El plan de rescate contempla la venta de diversas filiales internacionales, incluyendo participaciones en el comerciante de frutas neozelandés T&G Global y el comerciante neerlandés de granos y soja Cefetra. Además, BayWa tendrá que adaptar sus líneas funcionales de estructura y reducir costos operativos y de energía. Las actividades centrales en agricultura, materiales de construcción, energía y tecnología se mantendrán, pero deberán operar funcionalmente. No se especifica claramente qué significa esto en concreto.
Está prevista una ampliación de capital, en la que los accionistas actuales tendrán que aportar dinero nuevo. Este capital se utilizará para cerrar participaciones con pérdidas. En septiembre, los bancos de crédito alemanes ya pusieron a disposición 500 millones de euros como préstamo puente para que la empresa pudiera concluir la temporada de cosecha.
A pesar de los desafíos, el informe de reestructuración ofrece esperanza para una salvación factible. Los expertos señalan que las medidas propuestas pueden restaurar la liquidez. Aún no está claro el resultado de la investigación de la autoridad financiera Bafin. Estas investigaciones se centran en posibles irregularidades en la presentación de informes financieros, y un resultado negativo podría dañar aún más la confianza.
Políticos alemanes, como Florian von Brunn (SPD), han subrayado repetidamente que un plan de recuperación solo puede funcionar con total transparencia sobre la situación financiera de BayWa. Si se demuestra que se manipularon las cifras, esto podría derivar en regulaciones más estrictas y consecuencias importantes para la empresa.
Los mayores accionistas, entre ellos Bayerische Raiffeisen-Beteiligungs AG y Raiffeisen Agrar Invest, son fundamentales para el proceso de recuperación. Se les solicita financiar la mayor parte de la ampliación de capital. Queda por ver hasta qué punto el gobierno alemán está dispuesto a intervenir.
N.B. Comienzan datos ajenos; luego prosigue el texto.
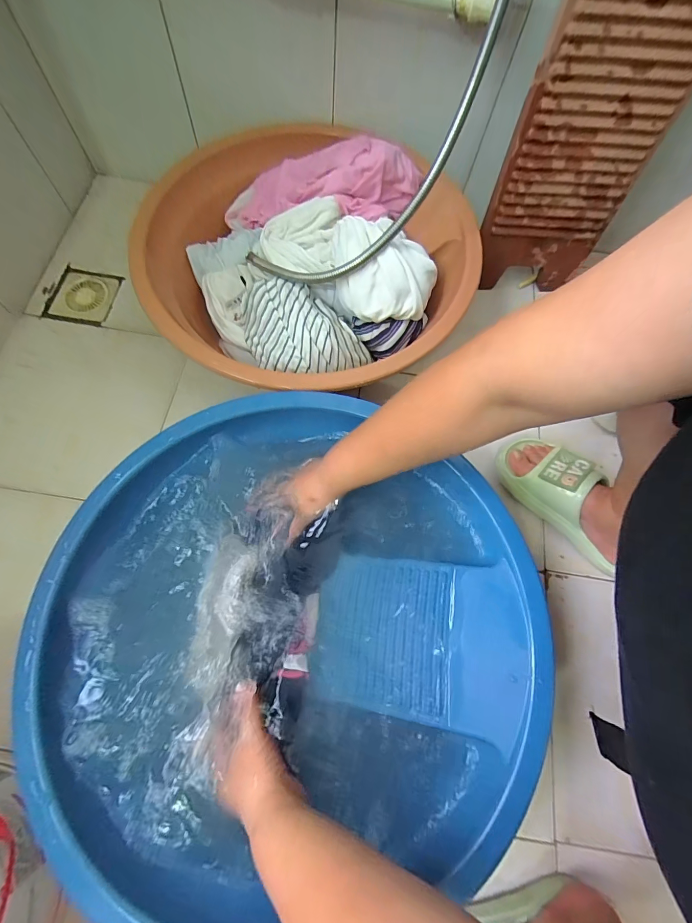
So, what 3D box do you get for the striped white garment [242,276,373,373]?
[{"bbox_3d":[-0.059,-0.194,0.529,0.164,0.063,0.151,-15,72,-10],"label":"striped white garment"}]

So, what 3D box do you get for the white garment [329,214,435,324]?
[{"bbox_3d":[0.053,-0.260,0.515,0.144,0.082,0.109,3,70,-3],"label":"white garment"}]

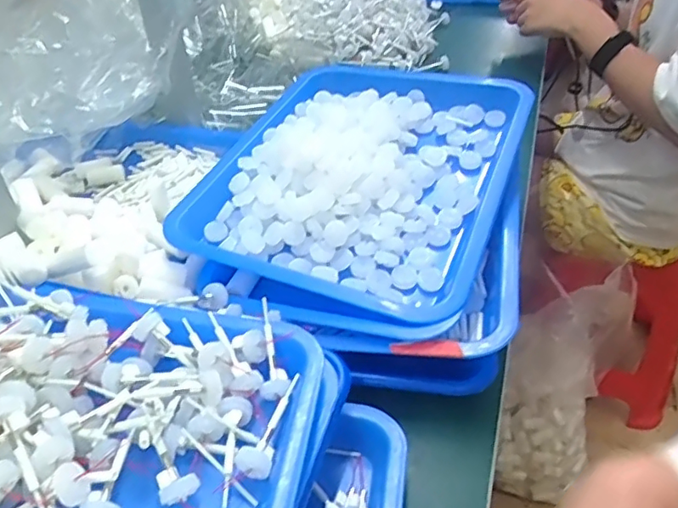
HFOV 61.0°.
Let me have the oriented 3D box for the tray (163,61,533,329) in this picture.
[{"bbox_3d":[0.024,-0.086,0.549,0.260,0.057,0.339,18,45,14],"label":"tray"}]

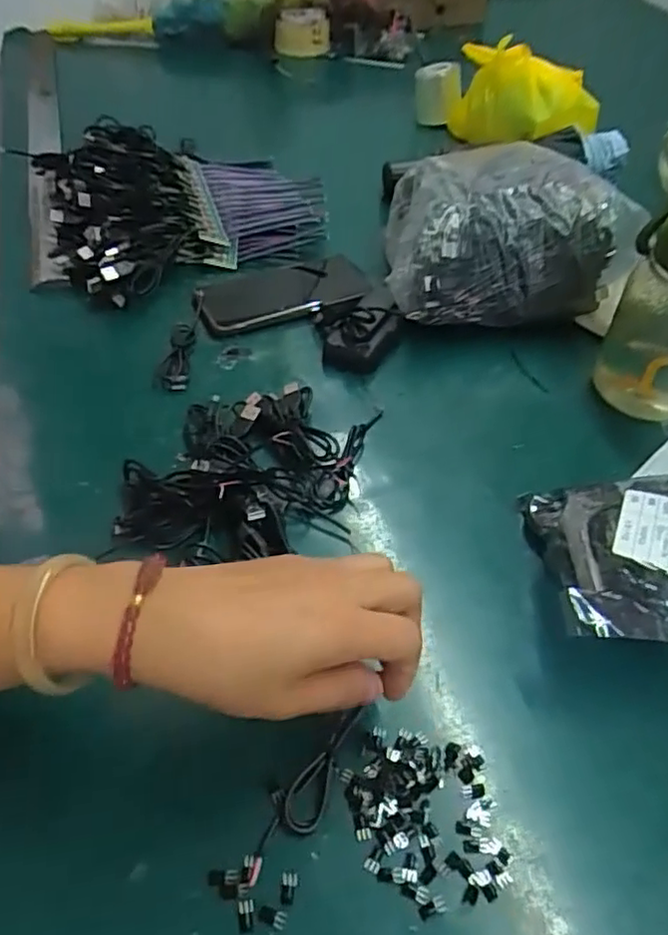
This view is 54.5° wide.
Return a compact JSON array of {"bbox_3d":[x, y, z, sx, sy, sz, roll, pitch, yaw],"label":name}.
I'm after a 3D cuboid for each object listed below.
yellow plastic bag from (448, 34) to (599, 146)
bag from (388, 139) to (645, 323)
[{"bbox_3d":[0.226,-0.440,0.778,0.095,0.100,0.169,-28,55,-24],"label":"yellow plastic bag"},{"bbox_3d":[0.145,-0.212,0.600,0.205,0.114,0.154,-6,49,-5],"label":"bag"}]

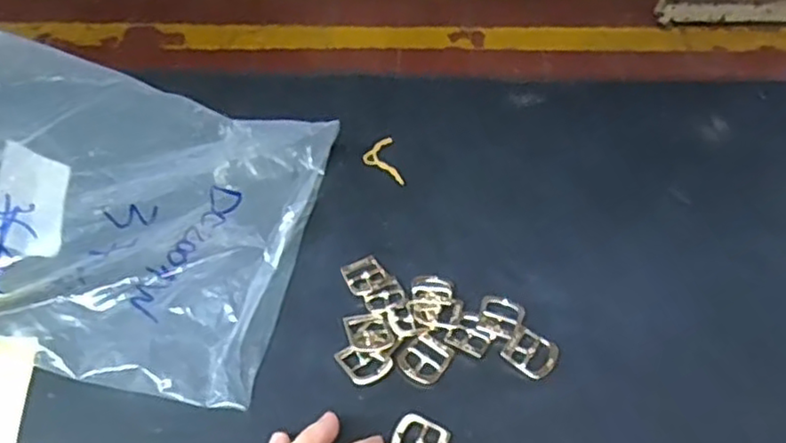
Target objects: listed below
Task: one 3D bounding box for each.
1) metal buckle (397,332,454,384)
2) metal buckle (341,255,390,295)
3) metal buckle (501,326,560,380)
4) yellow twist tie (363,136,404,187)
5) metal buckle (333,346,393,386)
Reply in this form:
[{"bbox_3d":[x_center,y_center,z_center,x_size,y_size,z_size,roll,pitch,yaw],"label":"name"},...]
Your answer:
[{"bbox_3d":[0.019,0.076,0.385,0.025,0.005,0.027,34,56,27],"label":"metal buckle"},{"bbox_3d":[-0.017,0.033,0.425,0.025,0.004,0.025,-20,51,-18],"label":"metal buckle"},{"bbox_3d":[0.077,0.073,0.383,0.028,0.004,0.025,32,55,25],"label":"metal buckle"},{"bbox_3d":[-0.008,-0.042,0.491,0.023,0.004,0.046,-10,48,-7],"label":"yellow twist tie"},{"bbox_3d":[-0.015,0.077,0.380,0.025,0.005,0.024,-27,53,-22],"label":"metal buckle"}]

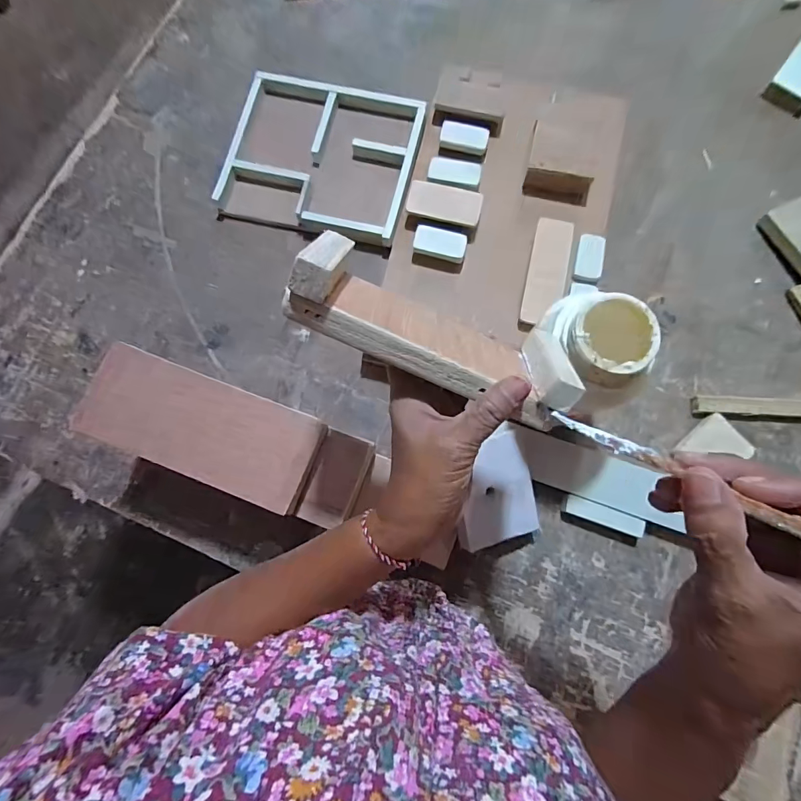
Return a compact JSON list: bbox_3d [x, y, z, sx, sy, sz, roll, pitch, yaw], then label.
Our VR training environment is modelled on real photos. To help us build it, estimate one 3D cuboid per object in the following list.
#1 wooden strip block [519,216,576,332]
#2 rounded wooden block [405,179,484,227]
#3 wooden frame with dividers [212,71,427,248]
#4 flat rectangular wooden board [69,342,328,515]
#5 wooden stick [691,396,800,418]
[{"bbox_3d":[0.162,-0.138,0.456,0.041,0.007,0.131,13,79,3],"label":"wooden strip block"},{"bbox_3d":[0.051,-0.228,0.475,0.084,0.013,0.040,17,79,4],"label":"rounded wooden block"},{"bbox_3d":[-0.095,-0.298,0.511,0.221,0.030,0.201,14,79,3],"label":"wooden frame with dividers"},{"bbox_3d":[-0.172,0.022,0.357,0.200,0.028,0.081,21,80,4],"label":"flat rectangular wooden board"},{"bbox_3d":[0.434,0.009,0.449,0.223,0.011,0.021,2,79,1],"label":"wooden stick"}]

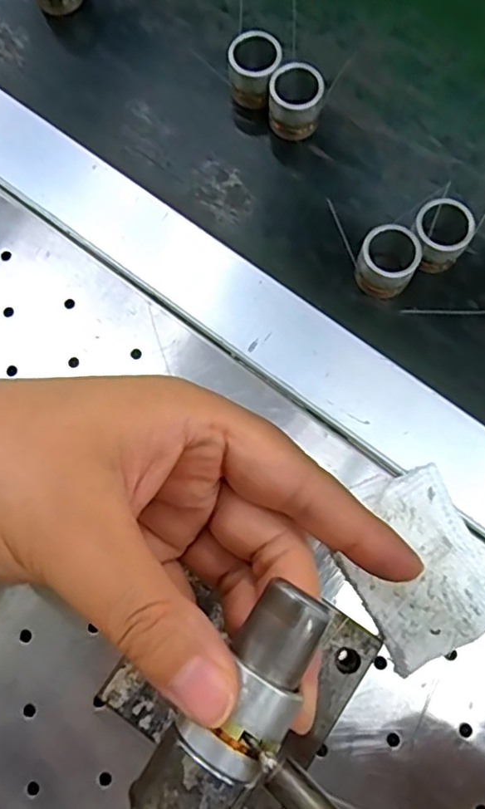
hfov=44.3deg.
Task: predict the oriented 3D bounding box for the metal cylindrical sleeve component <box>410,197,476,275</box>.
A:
[{"bbox_3d":[0.087,-0.074,0.266,0.024,0.025,0.024,0,76,0],"label":"metal cylindrical sleeve component"}]

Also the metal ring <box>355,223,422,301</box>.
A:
[{"bbox_3d":[0.064,-0.062,0.264,0.025,0.026,0.024,0,76,0],"label":"metal ring"}]

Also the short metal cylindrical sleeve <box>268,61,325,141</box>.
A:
[{"bbox_3d":[0.025,-0.146,0.286,0.024,0.023,0.023,0,76,0],"label":"short metal cylindrical sleeve"}]

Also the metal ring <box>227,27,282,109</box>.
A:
[{"bbox_3d":[0.006,-0.163,0.291,0.024,0.024,0.025,0,76,0],"label":"metal ring"}]

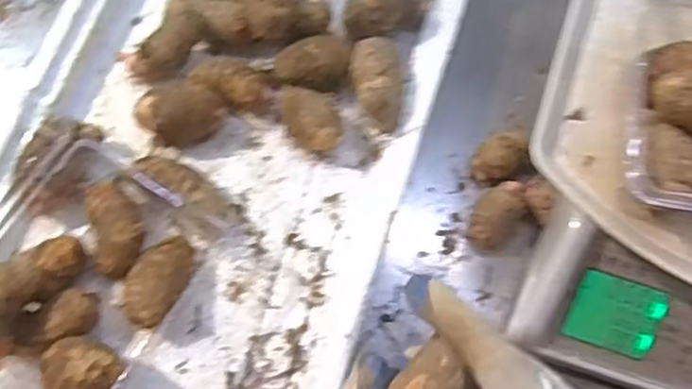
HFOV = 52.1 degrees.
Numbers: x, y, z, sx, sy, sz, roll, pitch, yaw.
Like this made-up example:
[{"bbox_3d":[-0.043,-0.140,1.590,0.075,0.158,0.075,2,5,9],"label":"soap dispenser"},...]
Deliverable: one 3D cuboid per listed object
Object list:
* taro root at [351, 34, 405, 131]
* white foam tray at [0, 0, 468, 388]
[{"bbox_3d":[0.025,-0.088,0.533,0.038,0.036,0.076,-4,71,-2],"label":"taro root"},{"bbox_3d":[-0.103,-0.030,0.528,0.299,0.076,0.466,18,71,4],"label":"white foam tray"}]

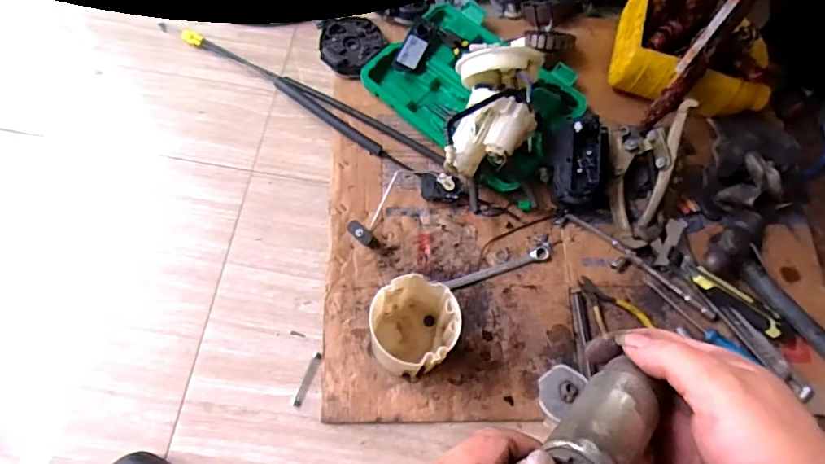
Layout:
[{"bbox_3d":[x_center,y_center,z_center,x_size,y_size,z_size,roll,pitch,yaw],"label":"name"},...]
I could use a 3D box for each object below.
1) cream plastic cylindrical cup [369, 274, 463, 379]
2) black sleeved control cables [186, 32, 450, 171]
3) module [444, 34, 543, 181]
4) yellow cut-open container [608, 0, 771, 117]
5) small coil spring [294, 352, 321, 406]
[{"bbox_3d":[0.003,0.112,0.632,0.088,0.121,0.094,1,69,-2],"label":"cream plastic cylindrical cup"},{"bbox_3d":[-0.166,-0.202,0.810,0.463,0.028,0.045,31,71,9],"label":"black sleeved control cables"},{"bbox_3d":[0.110,-0.172,0.705,0.124,0.100,0.194,17,70,4],"label":"module"},{"bbox_3d":[0.426,-0.266,0.787,0.221,0.121,0.184,16,70,4],"label":"yellow cut-open container"},{"bbox_3d":[-0.135,0.188,0.675,0.014,0.004,0.070,17,70,4],"label":"small coil spring"}]

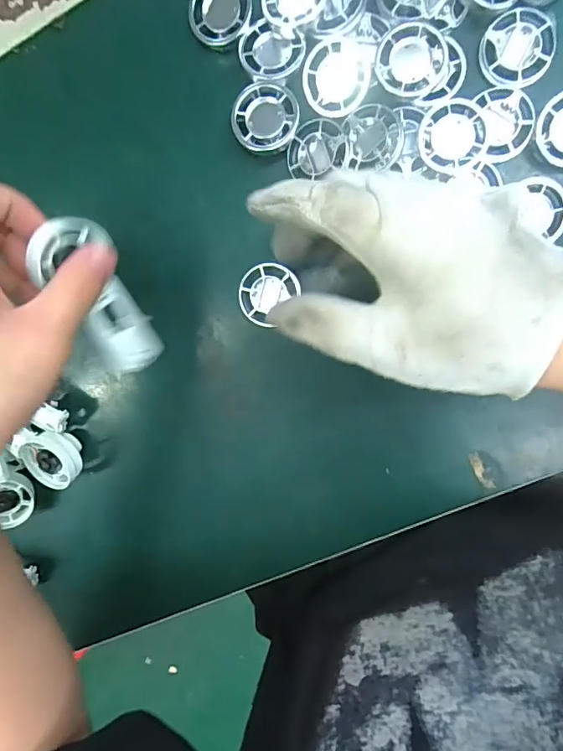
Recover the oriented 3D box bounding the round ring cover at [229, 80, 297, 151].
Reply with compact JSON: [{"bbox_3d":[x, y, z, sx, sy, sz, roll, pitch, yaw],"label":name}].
[{"bbox_3d":[-0.009,-0.154,0.287,0.038,0.015,0.038,1,98,7],"label":"round ring cover"}]

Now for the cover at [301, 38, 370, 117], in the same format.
[{"bbox_3d":[0.032,-0.172,0.278,0.037,0.005,0.040,7,111,19],"label":"cover"}]

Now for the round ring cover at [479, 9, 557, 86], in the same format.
[{"bbox_3d":[0.132,-0.182,0.269,0.039,0.005,0.039,-4,97,8],"label":"round ring cover"}]

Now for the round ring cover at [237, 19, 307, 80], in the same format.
[{"bbox_3d":[-0.006,-0.189,0.283,0.039,0.007,0.033,21,100,4],"label":"round ring cover"}]

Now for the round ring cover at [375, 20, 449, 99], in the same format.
[{"bbox_3d":[0.073,-0.176,0.269,0.038,0.005,0.036,1,98,7],"label":"round ring cover"}]

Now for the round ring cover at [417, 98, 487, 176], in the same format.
[{"bbox_3d":[0.097,-0.136,0.274,0.036,0.006,0.039,1,98,7],"label":"round ring cover"}]

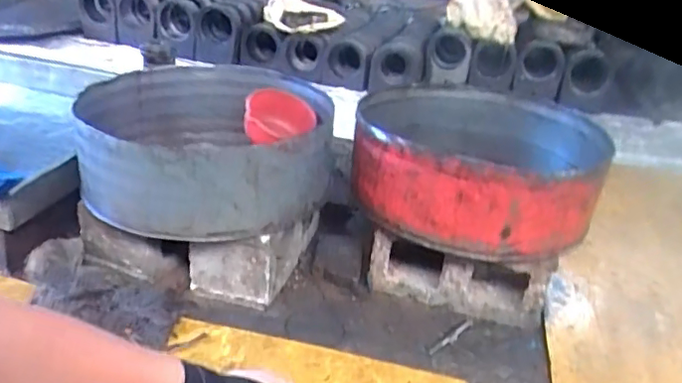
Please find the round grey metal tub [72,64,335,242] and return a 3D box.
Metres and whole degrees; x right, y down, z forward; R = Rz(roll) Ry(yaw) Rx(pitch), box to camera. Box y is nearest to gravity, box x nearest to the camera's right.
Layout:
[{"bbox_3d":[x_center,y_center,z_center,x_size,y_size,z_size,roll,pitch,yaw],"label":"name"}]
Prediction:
[{"bbox_3d":[-0.308,-0.130,1.273,0.527,0.182,0.605,1,28,-7],"label":"round grey metal tub"}]

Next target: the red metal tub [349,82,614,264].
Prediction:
[{"bbox_3d":[0.288,-0.070,1.241,0.516,0.180,0.499,4,28,-2],"label":"red metal tub"}]

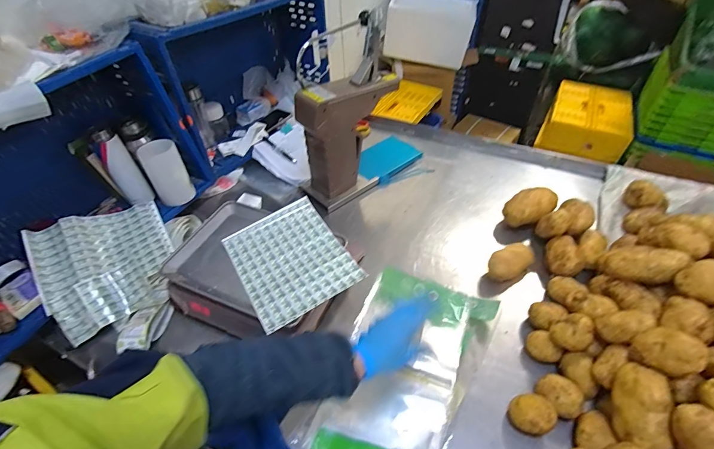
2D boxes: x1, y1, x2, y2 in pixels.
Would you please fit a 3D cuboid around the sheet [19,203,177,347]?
[{"bbox_3d":[-0.548,0.089,0.801,0.254,0.035,0.262,-21,69,-30],"label":"sheet"}]

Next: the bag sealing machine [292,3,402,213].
[{"bbox_3d":[-0.021,-0.278,0.967,0.128,0.407,0.272,30,53,28],"label":"bag sealing machine"}]

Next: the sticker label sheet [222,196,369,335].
[{"bbox_3d":[-0.134,0.069,0.743,0.208,0.035,0.266,-24,49,-21],"label":"sticker label sheet"}]

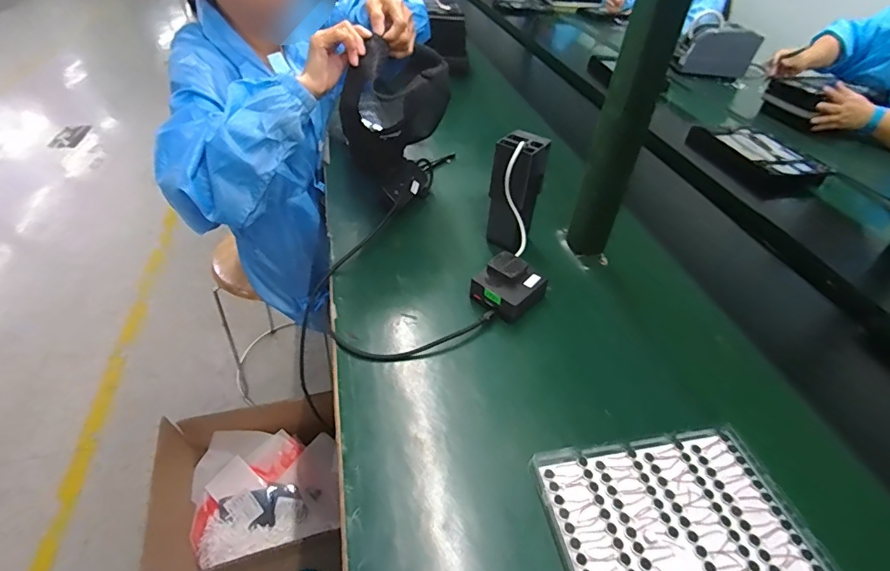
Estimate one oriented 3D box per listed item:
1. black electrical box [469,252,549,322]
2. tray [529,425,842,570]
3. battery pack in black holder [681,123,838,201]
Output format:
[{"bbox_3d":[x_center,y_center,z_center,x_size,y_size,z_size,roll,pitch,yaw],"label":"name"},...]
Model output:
[{"bbox_3d":[0.081,0.001,0.588,0.074,0.043,0.079,34,49,29],"label":"black electrical box"},{"bbox_3d":[0.201,0.209,0.392,0.216,0.008,0.167,-5,42,-11],"label":"tray"},{"bbox_3d":[0.658,-0.272,0.987,0.142,0.054,0.258,-7,43,-13],"label":"battery pack in black holder"}]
El canciller saliente Olaf Scholz (SPD) y el ministro de Economía Robert Habeck (Verdes) presentaron recientemente un amplio plan de recuperación para la tambaleante economía alemana. Tras la caída de su coalición con el FDP, la crisis económica ha pasado ahora a ser un tema central en las campañas electorales. Los problemas en la industria automotriz también requieren atención y posiblemente apoyo gubernamental adicional.
Aunque para BayWa el camino hacia la recuperación aún es largo e incierto, el plan actual ofrece una estructura clara y medidas concretas para devolver al grupo a una situación financiera saludable para finales de 2027. Pero esto solo será posible si accionistas, bancos y el gobierno colaboran económicamente. Solo entonces BayWa podrá seguir siendo un actor importante en la agricultura alemana.